DESCRIPTION OF THE TASK>
Print the part of the rows that begins at the very start and closes with the line containing "1: (209, 65)", keeping every line word for word and leaving out the pictures.

AVAILABLE DATA>
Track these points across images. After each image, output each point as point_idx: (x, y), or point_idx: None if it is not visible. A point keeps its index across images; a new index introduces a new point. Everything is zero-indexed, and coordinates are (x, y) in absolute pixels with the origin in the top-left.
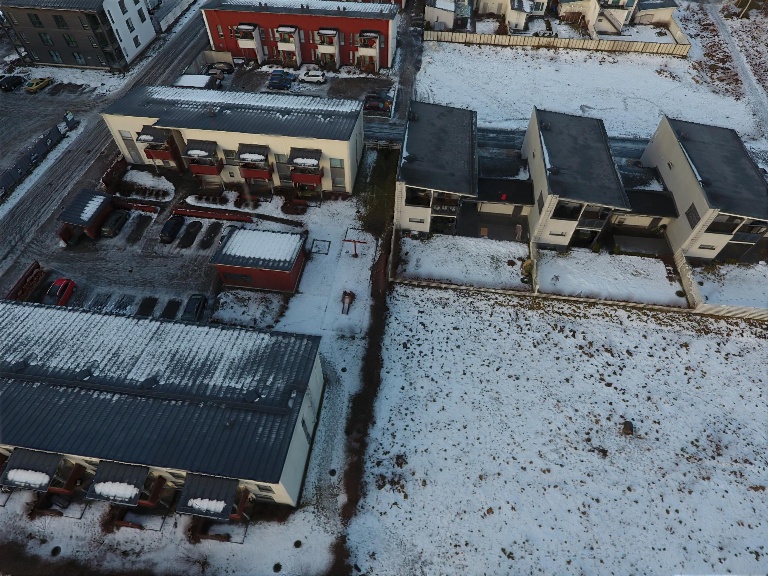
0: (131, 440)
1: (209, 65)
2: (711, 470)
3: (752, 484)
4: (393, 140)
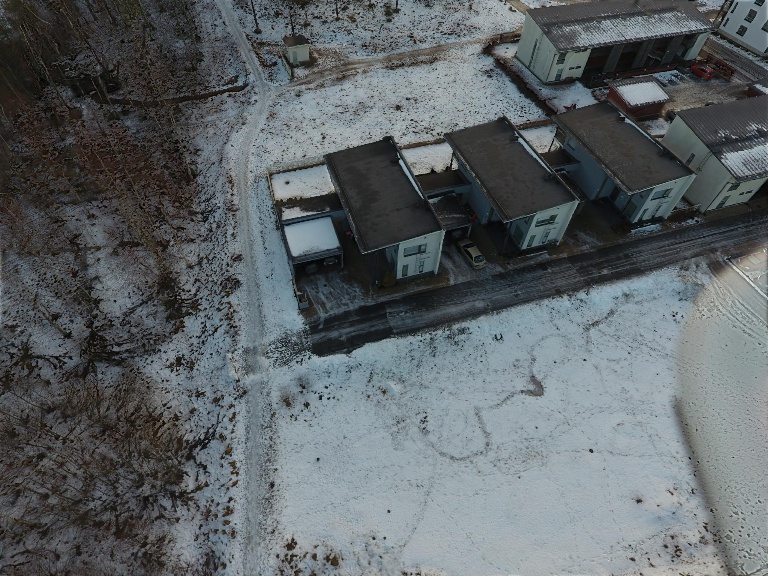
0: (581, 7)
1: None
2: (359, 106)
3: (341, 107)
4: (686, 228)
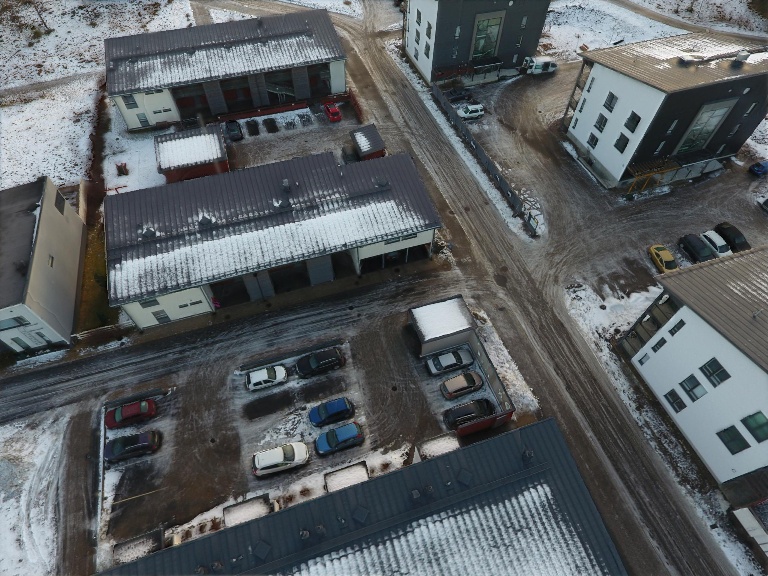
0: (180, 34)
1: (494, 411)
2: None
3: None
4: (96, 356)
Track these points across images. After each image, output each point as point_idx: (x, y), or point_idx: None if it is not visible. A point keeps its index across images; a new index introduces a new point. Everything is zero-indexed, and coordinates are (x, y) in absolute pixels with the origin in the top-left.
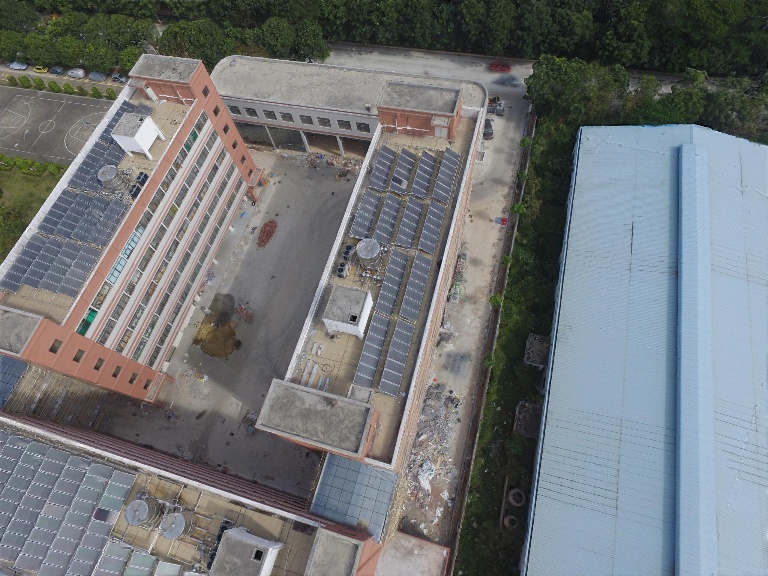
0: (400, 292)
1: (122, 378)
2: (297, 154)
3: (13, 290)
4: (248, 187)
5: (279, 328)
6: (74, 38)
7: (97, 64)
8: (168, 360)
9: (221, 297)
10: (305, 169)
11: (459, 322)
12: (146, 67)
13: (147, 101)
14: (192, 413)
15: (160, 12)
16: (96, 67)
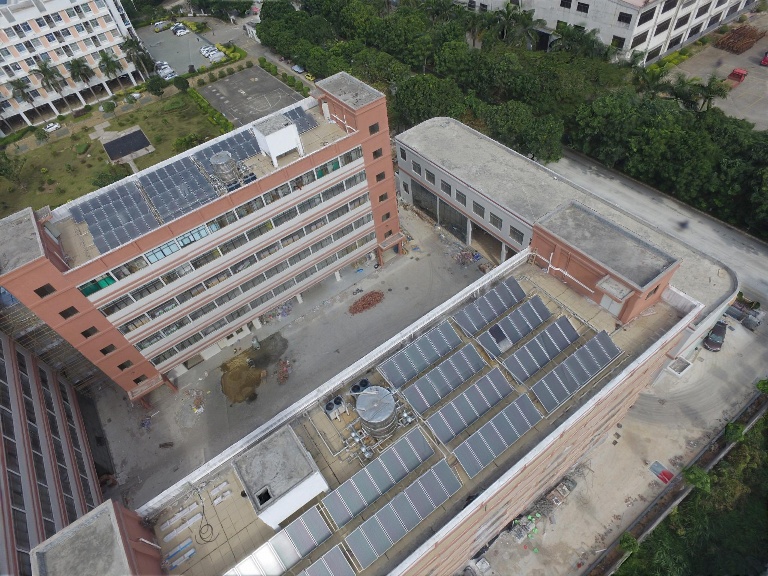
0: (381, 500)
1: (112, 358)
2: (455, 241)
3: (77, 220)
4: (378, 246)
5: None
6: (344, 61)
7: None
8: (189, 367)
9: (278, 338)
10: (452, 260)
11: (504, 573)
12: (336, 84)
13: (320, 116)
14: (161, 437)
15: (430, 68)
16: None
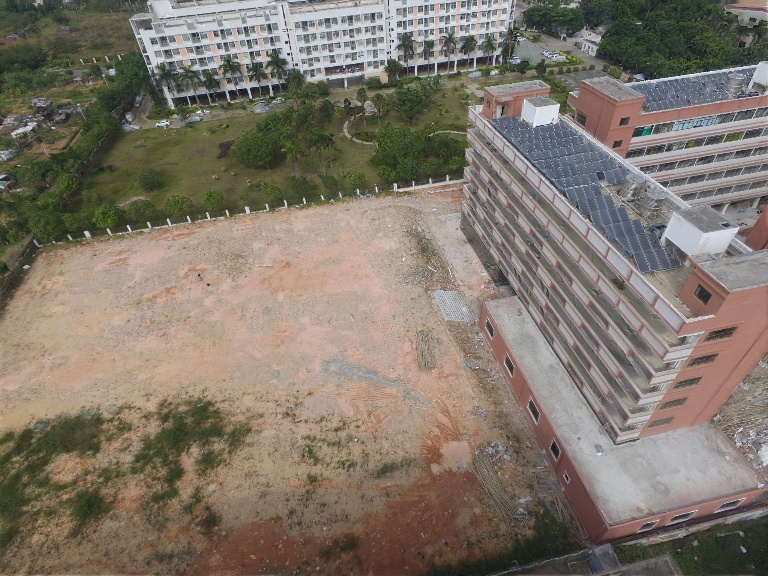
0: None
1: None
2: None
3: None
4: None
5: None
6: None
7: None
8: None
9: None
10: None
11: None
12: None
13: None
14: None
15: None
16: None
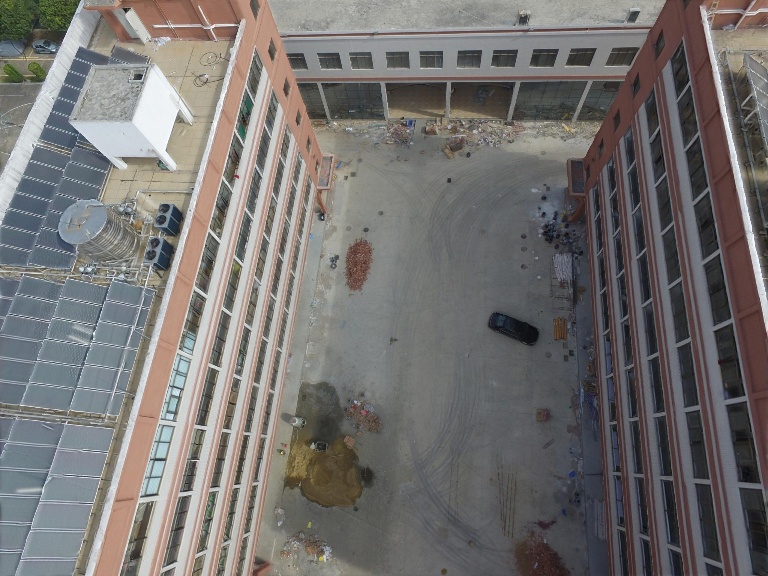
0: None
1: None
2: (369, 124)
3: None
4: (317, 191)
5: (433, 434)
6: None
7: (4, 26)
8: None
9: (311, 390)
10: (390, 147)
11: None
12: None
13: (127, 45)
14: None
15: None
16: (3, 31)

ANSWER TO THIS TASK>
Track these points across images. After each image, output each point as point_idx: (x, y), or point_idx: None if it is not visible. A point keeps its index across images; a new index introduces a new point. Everything is zero-indexed, and coordinates are (x, y) in absolute pixels with the origin in the top-left.
0: (131, 440)
1: (209, 65)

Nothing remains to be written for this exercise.